ACTION ITEM — Return nothing but the lines from the one containing "left ankle: (97, 332)" through the end of the records below, exactly as they stand and without pictures.

RECORD EXCERPTS —
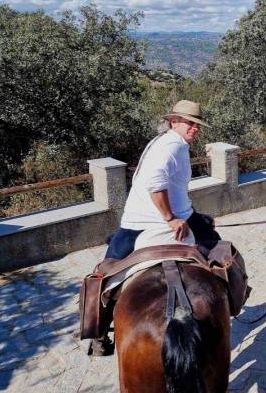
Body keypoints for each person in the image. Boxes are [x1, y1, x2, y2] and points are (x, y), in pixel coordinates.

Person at [90, 100, 221, 355]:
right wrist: (171, 218)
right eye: (190, 123)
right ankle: (226, 302)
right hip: (147, 221)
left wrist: (186, 213)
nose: (195, 129)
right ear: (174, 121)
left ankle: (97, 332)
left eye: (197, 125)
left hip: (169, 214)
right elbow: (155, 183)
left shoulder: (170, 142)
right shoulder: (172, 146)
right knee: (219, 252)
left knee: (107, 271)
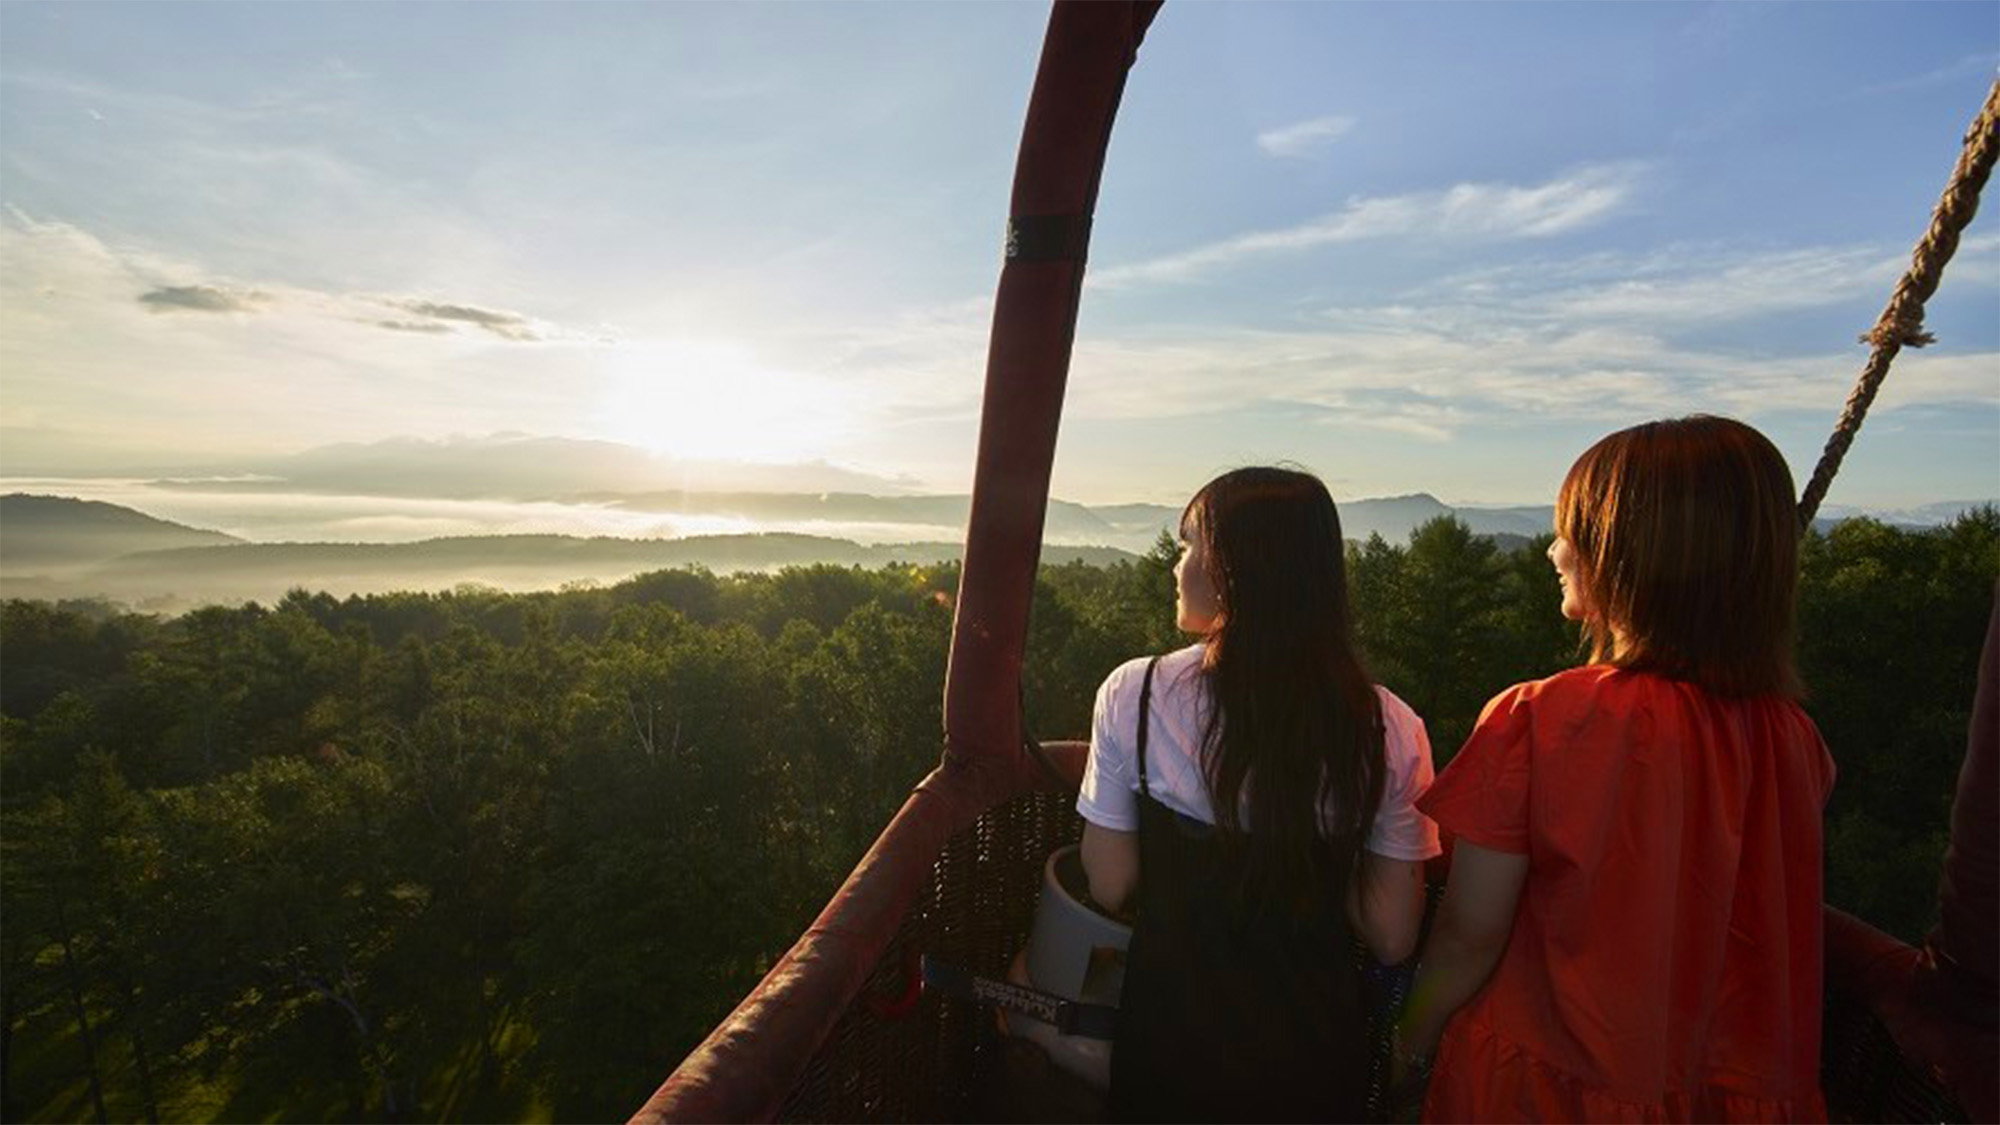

EXERCISE RESPONSE —
left ankle: (97, 332)
left eye: (197, 125)
left hip: (169, 214)
right elbow: (155, 183)
left shoulder: (170, 142)
right shoulder: (172, 146)
right knee: (219, 252)
left knee: (107, 271)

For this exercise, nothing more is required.